* YOUR OBJECTIVE
Output every entry exactly as written, skipping any pictures.

Extracted page text data:

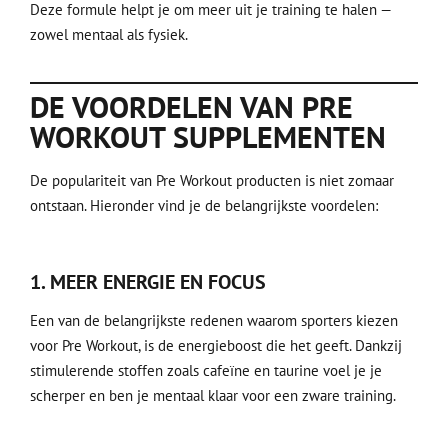
Deze formule helpt je om meer uit je training te halen —
zowel mentaal als fysiek.
DE VOORDELEN VAN PRE
WORKOUT SUPPLEMENTEN
De populariteit van Pre Workout producten is niet zomaar
ontstaan. Hieronder vind je de belangrijkste voordelen:
1.
MEER ENERGIE EN FOCUS
Een van de belangrijkste redenen waarom sporters kiezen
voor Pre Workout, is de energieboost die het geeft. Dankzij
stimulerende stoffen zoals cafeïne en taurine voel je je
scherper en ben je mentaal klaar voor een zware training.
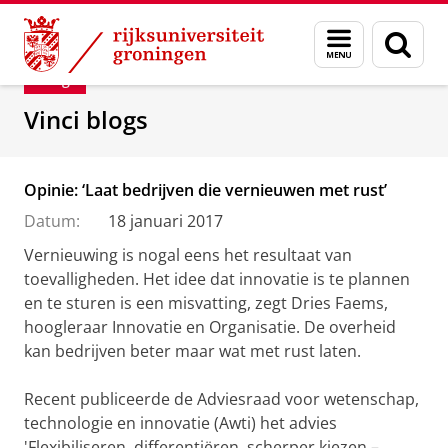
Skip
Skip
Department of Innovation Management & Str
Menu
Zoek
to
to
en
Content
Navigation
Blog
zoeken
Vinci blogs
Opinie: ‘Laat bedrijven die vernieuwen met rust’
Datum:
18 januari 2017
Vernieuwing is nogal eens het resultaat van
toevalligheden. Het idee dat innovatie is te plannen
en te sturen is een misvatting, zegt Dries Faems,
hoogleraar Innovatie en Organisatie. De overheid
kan bedrijven beter maar wat met rust laten.
Recent publiceerde de Adviesraad voor wetenschap,
technologie en innovatie (Awti) het advies
'Flexibiliseren, differentiëren, scherper kiezen –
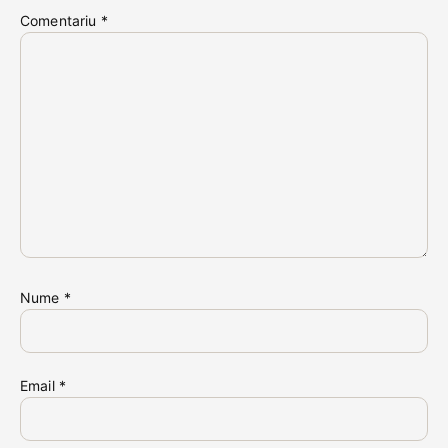
Comentariu
*
Nume
*
Email
*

* OUTPUT
Deze formule helpt je om meer uit je training te halen —
zowel mentaal als fysiek.
DE VOORDELEN VAN PRE
WORKOUT SUPPLEMENTEN
De populariteit van Pre Workout producten is niet zomaar
ontstaan. Hieronder vind je de belangrijkste voordelen:
1.
MEER ENERGIE EN FOCUS
Een van de belangrijkste redenen waarom sporters kiezen
voor Pre Workout, is de energieboost die het geeft. Dankzij
stimulerende stoffen zoals cafeïne en taurine voel je je
scherper en ben je mentaal klaar voor een zware training.
Skip
Skip
Department of Innovation Management & Str
Menu
Zoek
to
to
en
Content
Navigation
Blog
zoeken
Vinci blogs
Opinie: ‘Laat bedrijven die vernieuwen met rust’
Datum:
18 januari 2017
Vernieuwing is nogal eens het resultaat van
toevalligheden. Het idee dat innovatie is te plannen
en te sturen is een misvatting, zegt Dries Faems,
hoogleraar Innovatie en Organisatie. De overheid
kan bedrijven beter maar wat met rust laten.
Recent publiceerde de Adviesraad voor wetenschap,
technologie en innovatie (Awti) het advies
'Flexibiliseren, differentiëren, scherper kiezen –
Comentariu
*
Nume
*
Email
*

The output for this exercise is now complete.